Latin: Urtica dioica L.
- European stinging nettle
This herbaceous perennial has a hairy erect, square stem with dark green-toothed leaves that grow in pairs up the stem. Small green flowers sprout in clusters from the leaf axils in summer and are sometimes tinged pinkish. This plant spreads by rhizomes, and often grows in colonies.
1-2 mm (1/8 in.) long, grown in cluster, with four tiny sepals and no petals. Male and female flowers on separate plants or in separate clusters on the same plant; May to September.
0.6-1.8 m (2-6 ft.) tall.
Wetlands, meadows, and at the edges of woods.

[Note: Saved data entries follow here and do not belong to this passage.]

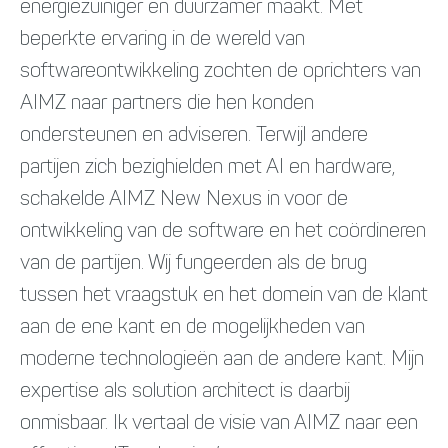
energiezuiniger en duurzamer maakt. Met
beperkte ervaring in de wereld van
softwareontwikkeling zochten de oprichters van
AIMZ naar partners die hen konden
ondersteunen en adviseren. Terwijl andere
partijen zich bezighielden met AI en hardware,
schakelde AIMZ New Nexus in voor de
ontwikkeling van de software en het coördineren
van de partijen. Wij fungeerden als de brug
tussen het vraagstuk en het domein van de klant
aan de ene kant en de mogelijkheden van
moderne technologieën aan de andere kant. Mijn
expertise als solution architect is daarbij
onmisbaar. Ik vertaal de visie van AIMZ naar een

Throughout Canada and the United States.
The small, hollow hairs in stinging nettle contain several irritating substances such as histamine (the mediator of some allergic reactions), serotonin, acetylcholine and formic acid (ants contain a high concentration of formic acid). These substances, coupled with the hairs ability to scratch the skin and mucus membranes, results in almost immediate burning, itching and irritation. Typically, signs are present for a few minutes to a few hours, and resolve on their own. If oral contact was made, the animal may shake its head, salivate, and rub its mouth. Skin irritation is possible, especially with short-coated dogs, and eye irritation is also possible. This plant has a variety of medicinal and edible purposes. Young plants can also be used to make nettle tea, wine or beer. They have cleaning properties for the stomach, purifying the blood, dissolving mucus in the chest and lungs, and for alleviating bronchial problems, and reducing the symptoms of diarrhea. Nettles are a very valuable addition to the diet, they are a very nutritious food that is easily digested and is high in minerals (especially iron) and vitamins (especially A and C). Older plants become fibrous and gritty from an abundance of small crystals.
This plant’s tiny stinging hairs contain an acid that can cause a severe, burning skin irritation.